Dicen sus biógrafos, y ahora surgen muchos tras el mito histórico que cimentó Polo Montañez, que formó un sexteto familiar integrado por el padre, los hermanos y otros amigos, y a principios de los años 90 arrancó su carrera de músico profesional, como vocalista, tresero y compositor; incluso llegó a precisar que: «Ahora me doy cuenta de que entre las cuerdas y la percusión estaba el camino de la música cubana, el que más tarde me trazaría como un objetivo en la vida»; para entonces, el monte se convirtió en savia inspiradora de una riqueza sonora inigualable tras la aparición del primer disco: "Guajiro Natural",del sello LUSAFRICA, y luego de 2001 da a conocer "Guitarra Mía"; temas de la altura lírica de "Un montón de estrellas", hacen furor en los oyentes de emisoras latinoamericanas; en Cuba hace soñar a más de un romántico en reconquistar un proyecto espiritual o material pendiente o trunco por un instante.
Hacía días, tras el fatídico accidente automovilístico, que la muerte rondaba al guajiro de El Burrito, en Pinar del Río; los médicos cubanos, la ciencia y la gracia, junto al público que admiraba su aura estaban de parte de la salvación; el cuerpo, casi sin vida batallaba por un aliento, cuando el martes 26 de noviembre de 2002, las agencias noticiosas trajeron la dolorosa primicia: fallecía el mítico compositor de lo más recóndito del occidente de nuestra Isla; se apagaba un mito y resurgía otro; ya las cosas no son las mismas en los tiempos de su existencia junto a la guitarra; el tres, la melodía expuesta en un escenario; una radio cassetera hogareña o una emisora de radio; pero queda el imperecedero recuerdo de un ídolo en su paso fugaz por la tierra.

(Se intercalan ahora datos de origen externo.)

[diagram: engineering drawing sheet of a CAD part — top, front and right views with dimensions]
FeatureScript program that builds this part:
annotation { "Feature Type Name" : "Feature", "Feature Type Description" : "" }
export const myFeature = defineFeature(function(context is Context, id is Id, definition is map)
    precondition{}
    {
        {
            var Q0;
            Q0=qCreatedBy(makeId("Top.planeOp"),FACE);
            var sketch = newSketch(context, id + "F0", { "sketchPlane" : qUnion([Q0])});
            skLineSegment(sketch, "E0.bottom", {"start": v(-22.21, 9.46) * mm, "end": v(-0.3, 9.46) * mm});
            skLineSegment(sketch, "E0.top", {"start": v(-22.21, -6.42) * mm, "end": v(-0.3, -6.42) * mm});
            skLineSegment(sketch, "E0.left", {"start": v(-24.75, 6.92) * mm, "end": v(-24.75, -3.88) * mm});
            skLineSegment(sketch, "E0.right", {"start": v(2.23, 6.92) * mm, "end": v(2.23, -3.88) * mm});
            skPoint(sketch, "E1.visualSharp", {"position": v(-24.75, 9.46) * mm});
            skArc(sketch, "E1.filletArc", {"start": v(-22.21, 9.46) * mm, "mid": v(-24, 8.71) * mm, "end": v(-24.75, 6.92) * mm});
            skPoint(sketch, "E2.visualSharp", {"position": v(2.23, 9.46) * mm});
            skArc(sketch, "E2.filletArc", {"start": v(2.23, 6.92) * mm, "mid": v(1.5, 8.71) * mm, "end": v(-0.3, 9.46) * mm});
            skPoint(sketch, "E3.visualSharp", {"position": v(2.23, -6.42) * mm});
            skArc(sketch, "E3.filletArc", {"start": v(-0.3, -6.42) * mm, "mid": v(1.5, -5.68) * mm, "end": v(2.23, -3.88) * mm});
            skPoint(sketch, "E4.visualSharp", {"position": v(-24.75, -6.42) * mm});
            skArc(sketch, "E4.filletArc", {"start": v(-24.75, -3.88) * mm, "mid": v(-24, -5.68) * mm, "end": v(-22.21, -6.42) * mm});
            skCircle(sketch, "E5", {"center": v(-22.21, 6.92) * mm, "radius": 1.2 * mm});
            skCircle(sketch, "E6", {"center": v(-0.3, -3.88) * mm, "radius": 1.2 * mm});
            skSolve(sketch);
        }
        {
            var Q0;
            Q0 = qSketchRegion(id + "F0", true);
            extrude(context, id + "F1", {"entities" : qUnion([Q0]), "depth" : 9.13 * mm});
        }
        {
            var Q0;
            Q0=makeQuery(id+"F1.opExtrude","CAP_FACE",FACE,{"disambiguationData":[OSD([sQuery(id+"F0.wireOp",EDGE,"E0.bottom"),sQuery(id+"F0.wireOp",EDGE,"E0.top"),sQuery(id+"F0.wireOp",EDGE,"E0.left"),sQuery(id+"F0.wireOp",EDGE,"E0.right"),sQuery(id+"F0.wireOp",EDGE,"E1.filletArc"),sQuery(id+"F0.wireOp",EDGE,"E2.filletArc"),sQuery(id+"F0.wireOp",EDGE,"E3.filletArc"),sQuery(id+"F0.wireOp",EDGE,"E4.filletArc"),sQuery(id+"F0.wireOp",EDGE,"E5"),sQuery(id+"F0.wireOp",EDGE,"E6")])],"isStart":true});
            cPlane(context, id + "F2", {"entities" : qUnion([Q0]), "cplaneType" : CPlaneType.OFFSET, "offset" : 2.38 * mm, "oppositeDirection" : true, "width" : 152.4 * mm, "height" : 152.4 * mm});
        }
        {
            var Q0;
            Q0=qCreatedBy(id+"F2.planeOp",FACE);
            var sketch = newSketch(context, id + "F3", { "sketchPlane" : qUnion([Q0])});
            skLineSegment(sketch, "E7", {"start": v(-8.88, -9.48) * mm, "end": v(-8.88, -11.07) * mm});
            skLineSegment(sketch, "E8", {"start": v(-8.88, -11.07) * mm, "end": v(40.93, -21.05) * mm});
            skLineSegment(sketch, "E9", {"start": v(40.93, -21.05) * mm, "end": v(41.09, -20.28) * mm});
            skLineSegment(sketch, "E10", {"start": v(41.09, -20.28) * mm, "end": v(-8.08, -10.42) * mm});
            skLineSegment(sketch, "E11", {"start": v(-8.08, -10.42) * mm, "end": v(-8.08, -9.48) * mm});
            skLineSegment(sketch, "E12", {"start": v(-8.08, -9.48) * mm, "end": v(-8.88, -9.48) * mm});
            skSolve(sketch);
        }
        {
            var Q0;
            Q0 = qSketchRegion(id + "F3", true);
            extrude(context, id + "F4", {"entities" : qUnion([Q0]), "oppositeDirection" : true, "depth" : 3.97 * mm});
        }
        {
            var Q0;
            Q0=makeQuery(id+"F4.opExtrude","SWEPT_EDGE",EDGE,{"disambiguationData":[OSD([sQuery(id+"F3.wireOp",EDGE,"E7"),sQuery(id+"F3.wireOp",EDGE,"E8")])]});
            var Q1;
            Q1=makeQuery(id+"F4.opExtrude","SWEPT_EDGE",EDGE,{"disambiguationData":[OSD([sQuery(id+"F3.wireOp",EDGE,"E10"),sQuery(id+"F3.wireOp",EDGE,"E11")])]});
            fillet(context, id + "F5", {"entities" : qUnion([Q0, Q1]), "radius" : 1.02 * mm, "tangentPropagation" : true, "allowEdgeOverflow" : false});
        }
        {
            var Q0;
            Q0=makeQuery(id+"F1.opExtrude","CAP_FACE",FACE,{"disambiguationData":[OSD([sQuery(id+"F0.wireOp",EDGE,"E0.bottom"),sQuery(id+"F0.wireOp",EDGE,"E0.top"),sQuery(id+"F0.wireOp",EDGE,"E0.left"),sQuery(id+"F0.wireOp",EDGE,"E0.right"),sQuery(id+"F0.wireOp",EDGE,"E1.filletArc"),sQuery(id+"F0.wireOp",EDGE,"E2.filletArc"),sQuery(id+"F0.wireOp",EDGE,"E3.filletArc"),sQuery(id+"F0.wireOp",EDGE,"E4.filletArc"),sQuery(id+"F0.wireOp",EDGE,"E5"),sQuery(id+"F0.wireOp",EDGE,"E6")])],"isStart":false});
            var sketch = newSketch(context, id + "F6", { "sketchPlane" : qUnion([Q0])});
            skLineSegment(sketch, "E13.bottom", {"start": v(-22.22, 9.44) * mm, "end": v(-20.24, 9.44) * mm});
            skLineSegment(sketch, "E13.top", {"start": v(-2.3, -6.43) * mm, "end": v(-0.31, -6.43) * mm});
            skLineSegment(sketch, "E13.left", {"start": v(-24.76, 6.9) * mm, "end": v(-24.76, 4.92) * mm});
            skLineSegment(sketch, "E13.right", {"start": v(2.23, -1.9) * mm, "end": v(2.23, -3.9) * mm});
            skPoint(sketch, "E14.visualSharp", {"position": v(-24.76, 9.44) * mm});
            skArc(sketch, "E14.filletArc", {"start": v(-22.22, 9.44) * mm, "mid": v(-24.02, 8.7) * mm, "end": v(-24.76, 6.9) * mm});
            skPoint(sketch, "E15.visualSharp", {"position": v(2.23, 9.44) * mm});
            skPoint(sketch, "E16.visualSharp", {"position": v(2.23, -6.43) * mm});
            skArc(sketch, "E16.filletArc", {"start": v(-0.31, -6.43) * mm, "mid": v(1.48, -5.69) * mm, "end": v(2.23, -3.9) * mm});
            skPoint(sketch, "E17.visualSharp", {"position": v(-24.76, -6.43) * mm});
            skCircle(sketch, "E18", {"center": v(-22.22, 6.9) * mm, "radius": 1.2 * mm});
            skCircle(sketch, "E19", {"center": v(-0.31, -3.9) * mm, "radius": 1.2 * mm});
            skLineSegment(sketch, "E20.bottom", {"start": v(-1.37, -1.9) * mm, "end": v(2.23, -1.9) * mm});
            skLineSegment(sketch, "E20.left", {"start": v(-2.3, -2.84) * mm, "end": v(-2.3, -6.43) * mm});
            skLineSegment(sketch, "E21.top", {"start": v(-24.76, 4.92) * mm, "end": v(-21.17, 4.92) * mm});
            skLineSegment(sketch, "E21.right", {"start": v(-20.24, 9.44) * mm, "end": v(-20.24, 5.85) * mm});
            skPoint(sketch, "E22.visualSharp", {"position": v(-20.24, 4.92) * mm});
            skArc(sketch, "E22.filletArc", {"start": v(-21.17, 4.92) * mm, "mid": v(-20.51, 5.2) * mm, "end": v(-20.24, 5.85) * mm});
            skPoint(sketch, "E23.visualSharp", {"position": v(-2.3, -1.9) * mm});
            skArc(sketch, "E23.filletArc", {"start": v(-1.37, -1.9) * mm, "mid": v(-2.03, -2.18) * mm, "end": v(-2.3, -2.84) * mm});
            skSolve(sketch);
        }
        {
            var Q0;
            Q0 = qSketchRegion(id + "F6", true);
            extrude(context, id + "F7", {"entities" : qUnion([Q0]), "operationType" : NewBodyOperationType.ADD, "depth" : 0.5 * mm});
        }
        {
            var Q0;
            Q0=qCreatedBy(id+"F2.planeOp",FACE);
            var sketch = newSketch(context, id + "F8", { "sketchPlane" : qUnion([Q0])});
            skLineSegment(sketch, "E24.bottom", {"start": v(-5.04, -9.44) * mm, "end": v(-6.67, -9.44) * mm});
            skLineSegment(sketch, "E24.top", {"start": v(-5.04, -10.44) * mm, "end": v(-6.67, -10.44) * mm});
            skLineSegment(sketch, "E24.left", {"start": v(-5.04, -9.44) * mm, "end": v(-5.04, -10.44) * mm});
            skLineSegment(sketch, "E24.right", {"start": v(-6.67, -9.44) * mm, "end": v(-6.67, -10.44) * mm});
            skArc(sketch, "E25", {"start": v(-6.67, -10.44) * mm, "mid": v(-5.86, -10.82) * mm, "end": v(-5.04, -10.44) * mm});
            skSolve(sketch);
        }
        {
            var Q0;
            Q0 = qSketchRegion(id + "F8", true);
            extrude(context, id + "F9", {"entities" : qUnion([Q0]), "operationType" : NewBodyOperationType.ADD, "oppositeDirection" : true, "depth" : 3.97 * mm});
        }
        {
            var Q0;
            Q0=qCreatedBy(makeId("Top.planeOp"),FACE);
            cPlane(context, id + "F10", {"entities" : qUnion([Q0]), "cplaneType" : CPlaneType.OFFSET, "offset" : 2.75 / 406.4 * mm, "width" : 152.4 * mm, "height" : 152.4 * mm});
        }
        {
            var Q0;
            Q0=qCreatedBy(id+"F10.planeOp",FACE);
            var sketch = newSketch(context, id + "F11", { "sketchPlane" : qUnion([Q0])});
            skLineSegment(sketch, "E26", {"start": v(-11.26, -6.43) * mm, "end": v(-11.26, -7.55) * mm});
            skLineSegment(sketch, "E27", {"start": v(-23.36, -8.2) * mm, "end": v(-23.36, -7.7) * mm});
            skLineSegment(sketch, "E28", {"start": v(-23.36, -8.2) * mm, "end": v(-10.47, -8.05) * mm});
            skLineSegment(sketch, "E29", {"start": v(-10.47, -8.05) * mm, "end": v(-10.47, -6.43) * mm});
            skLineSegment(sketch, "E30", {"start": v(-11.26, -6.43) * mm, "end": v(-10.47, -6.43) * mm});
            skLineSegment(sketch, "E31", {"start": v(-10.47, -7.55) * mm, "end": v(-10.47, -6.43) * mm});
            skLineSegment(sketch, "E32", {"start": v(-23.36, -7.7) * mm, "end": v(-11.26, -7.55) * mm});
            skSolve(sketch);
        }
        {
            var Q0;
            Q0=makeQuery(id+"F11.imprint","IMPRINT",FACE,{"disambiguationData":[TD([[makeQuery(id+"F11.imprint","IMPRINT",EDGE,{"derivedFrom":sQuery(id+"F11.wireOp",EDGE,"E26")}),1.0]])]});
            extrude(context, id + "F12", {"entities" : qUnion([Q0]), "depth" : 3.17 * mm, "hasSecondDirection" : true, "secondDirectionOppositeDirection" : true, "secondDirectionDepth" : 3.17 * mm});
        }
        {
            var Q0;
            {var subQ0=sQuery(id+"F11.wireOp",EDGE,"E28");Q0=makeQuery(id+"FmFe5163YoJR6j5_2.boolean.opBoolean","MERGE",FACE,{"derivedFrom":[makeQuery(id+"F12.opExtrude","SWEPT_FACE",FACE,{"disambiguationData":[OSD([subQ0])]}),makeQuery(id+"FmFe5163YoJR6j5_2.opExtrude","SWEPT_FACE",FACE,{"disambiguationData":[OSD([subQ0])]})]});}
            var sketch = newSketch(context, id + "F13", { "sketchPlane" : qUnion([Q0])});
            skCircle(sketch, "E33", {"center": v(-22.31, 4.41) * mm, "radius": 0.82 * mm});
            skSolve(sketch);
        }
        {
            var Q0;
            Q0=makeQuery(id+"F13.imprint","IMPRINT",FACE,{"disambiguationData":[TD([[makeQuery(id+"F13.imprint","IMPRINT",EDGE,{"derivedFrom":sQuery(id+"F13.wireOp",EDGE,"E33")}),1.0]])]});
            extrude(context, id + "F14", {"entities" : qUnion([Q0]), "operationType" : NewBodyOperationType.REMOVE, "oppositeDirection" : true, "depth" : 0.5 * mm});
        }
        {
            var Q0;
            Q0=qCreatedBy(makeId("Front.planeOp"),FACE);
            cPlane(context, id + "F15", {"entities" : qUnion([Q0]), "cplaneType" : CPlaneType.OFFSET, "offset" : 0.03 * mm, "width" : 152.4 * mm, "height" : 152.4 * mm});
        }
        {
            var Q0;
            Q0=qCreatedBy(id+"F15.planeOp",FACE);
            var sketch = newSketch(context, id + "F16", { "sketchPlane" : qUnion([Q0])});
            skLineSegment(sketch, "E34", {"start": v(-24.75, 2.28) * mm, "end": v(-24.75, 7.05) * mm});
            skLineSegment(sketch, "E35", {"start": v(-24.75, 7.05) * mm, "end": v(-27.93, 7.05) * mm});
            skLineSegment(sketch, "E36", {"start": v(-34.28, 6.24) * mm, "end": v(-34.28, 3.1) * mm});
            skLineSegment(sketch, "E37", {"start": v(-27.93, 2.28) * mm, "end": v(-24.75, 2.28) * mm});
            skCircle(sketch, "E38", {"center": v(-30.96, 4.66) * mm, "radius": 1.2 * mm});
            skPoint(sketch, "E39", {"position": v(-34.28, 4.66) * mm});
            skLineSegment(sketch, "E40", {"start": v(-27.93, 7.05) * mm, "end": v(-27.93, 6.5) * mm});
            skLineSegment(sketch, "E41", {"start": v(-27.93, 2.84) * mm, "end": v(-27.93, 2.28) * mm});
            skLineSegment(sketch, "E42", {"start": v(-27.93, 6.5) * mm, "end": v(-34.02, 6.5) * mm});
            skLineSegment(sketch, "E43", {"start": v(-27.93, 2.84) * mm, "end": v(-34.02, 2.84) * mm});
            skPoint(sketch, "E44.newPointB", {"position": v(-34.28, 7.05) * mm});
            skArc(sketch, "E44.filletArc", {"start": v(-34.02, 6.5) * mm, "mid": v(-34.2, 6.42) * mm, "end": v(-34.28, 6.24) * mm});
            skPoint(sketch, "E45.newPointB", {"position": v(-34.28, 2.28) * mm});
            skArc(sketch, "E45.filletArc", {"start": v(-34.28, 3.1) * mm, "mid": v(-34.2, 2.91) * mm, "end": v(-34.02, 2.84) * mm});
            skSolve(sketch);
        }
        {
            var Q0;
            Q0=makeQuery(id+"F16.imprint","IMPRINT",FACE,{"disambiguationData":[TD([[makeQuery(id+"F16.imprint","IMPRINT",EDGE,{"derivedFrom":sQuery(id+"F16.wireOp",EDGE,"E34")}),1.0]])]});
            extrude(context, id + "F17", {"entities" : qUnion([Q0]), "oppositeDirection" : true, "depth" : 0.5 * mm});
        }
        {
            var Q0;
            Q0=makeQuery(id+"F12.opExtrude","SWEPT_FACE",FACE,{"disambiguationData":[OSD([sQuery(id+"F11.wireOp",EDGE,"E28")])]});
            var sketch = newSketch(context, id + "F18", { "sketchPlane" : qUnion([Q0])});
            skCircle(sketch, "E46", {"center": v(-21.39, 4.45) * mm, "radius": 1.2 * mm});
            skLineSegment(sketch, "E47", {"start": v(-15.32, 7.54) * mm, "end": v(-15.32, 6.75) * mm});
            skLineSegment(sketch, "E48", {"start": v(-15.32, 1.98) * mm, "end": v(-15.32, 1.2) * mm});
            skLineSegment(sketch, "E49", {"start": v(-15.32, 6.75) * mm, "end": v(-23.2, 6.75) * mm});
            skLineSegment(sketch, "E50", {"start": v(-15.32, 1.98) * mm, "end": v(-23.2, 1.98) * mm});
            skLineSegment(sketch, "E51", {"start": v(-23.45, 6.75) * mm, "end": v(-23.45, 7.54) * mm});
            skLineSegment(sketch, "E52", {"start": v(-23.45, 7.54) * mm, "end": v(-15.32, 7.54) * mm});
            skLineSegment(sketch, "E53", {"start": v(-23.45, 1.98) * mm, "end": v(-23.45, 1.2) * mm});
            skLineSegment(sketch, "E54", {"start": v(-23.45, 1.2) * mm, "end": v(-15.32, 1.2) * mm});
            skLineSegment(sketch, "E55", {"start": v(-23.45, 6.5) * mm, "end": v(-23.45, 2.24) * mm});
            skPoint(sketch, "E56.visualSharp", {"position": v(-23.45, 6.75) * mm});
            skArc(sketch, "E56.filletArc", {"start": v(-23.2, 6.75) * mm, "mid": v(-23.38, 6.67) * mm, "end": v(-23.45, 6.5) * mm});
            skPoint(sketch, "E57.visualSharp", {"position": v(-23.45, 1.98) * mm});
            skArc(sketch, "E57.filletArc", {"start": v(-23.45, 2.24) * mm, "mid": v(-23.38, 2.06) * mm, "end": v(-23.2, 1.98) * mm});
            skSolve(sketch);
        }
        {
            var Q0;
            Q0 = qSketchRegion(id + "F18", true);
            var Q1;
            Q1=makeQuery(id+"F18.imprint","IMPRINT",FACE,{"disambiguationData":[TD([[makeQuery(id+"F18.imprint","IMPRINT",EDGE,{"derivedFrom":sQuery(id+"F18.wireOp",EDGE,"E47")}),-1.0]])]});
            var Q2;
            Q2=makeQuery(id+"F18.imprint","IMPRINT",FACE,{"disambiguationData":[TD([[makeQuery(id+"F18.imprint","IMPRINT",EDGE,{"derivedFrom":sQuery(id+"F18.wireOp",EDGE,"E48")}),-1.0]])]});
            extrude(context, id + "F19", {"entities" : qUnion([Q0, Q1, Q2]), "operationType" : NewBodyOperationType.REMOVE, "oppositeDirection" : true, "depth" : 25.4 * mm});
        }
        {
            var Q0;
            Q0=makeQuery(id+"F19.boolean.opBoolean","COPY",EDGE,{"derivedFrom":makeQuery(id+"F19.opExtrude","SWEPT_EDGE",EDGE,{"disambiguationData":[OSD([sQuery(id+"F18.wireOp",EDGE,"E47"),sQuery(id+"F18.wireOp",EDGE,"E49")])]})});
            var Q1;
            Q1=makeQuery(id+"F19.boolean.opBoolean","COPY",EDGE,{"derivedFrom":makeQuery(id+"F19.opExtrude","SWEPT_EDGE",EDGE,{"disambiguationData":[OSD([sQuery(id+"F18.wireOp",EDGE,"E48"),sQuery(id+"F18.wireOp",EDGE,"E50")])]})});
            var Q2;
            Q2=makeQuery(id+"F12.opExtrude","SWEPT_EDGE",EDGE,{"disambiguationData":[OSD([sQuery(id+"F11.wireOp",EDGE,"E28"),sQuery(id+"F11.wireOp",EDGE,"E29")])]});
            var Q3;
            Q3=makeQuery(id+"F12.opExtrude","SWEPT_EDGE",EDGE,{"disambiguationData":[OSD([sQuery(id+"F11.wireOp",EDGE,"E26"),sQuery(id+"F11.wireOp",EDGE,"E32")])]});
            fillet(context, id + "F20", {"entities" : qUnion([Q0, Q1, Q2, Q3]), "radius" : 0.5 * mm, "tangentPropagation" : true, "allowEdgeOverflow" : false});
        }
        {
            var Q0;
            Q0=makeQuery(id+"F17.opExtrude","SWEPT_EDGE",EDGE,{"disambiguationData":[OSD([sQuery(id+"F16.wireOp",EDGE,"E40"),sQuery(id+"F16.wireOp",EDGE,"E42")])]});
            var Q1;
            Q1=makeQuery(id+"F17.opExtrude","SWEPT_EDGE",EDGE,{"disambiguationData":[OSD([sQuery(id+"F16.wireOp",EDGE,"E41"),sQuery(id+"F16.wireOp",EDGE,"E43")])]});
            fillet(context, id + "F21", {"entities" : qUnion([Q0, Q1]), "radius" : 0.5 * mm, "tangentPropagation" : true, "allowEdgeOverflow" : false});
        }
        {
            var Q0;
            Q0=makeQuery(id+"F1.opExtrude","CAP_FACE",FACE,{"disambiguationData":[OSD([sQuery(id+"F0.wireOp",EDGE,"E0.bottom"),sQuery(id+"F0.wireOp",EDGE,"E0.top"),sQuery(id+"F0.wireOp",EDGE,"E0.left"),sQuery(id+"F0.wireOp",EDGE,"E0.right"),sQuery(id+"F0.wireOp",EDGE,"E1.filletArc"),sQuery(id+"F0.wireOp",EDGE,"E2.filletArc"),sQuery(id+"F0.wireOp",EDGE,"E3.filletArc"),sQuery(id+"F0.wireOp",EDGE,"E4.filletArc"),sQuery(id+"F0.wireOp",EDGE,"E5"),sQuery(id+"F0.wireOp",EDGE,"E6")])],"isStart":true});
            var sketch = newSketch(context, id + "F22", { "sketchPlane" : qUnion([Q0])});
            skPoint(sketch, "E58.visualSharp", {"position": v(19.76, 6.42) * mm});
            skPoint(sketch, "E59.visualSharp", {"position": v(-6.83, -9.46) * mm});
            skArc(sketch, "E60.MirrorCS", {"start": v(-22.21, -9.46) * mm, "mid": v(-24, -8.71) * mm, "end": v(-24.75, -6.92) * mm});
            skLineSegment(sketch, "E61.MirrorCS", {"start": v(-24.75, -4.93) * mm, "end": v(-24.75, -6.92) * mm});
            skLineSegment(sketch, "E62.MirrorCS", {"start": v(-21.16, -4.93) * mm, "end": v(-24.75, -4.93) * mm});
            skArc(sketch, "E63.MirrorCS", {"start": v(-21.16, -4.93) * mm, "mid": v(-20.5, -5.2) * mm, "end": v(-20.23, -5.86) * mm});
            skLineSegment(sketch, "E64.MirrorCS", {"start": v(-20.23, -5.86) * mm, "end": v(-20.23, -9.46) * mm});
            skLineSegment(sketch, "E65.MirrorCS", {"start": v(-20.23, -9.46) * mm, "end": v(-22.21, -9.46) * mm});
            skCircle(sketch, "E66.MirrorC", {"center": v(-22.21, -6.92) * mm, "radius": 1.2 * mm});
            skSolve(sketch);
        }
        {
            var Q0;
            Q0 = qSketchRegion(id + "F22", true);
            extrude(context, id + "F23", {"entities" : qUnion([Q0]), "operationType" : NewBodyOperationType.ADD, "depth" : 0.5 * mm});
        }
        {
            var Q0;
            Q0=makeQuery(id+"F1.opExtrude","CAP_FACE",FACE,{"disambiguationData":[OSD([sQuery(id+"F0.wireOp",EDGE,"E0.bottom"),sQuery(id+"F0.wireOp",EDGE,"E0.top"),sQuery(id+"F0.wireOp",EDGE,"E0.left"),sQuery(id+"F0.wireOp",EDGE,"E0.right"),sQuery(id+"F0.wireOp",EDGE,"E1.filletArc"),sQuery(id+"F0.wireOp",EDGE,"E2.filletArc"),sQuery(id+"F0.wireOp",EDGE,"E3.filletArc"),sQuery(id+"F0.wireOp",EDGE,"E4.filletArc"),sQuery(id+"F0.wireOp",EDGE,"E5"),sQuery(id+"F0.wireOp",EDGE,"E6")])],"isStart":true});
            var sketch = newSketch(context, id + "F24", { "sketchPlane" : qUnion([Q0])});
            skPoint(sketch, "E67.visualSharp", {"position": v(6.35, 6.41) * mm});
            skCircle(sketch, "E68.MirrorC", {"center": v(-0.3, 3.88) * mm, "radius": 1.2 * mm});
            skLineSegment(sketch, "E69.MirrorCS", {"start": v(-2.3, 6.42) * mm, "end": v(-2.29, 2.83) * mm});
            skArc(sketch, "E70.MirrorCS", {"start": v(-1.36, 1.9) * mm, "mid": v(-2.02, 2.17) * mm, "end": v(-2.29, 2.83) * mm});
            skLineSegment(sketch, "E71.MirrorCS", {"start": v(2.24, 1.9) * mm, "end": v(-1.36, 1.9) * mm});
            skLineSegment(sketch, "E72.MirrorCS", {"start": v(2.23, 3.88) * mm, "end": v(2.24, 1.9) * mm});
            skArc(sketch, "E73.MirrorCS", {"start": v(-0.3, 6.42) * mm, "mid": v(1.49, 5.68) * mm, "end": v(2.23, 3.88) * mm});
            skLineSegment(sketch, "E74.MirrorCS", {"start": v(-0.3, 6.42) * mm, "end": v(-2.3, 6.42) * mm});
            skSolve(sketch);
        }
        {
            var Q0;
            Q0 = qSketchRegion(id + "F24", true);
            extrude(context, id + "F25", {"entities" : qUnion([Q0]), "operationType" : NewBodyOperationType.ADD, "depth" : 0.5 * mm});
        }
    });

¿Cómo olvidar aquel antológico texto de "Un montón de estrellas"; ese que cuenta el por qué "(...) yo en el amor soy un idiota"? ¿Quién no lo es? Todos aspiramos a la más o la menos sugerente de las utopías, con o sin corrientes placenteras para cualquier viaje por la tierra; y de esa forma, también presagiamos nuestra idiotez aparente para unos; placenteras para otros que soñamos desde el presente por un futuro mejor que aquel en el que hoy estamos situados en el tiempo. Polo Montañez desde su legendaria tozudez tenía la más absoluta de las históricas razones para seguir soñando su razón de ser por siempre: la del poeta que canta a lo verosímil y lo inverosímil de una idea preñada de historias.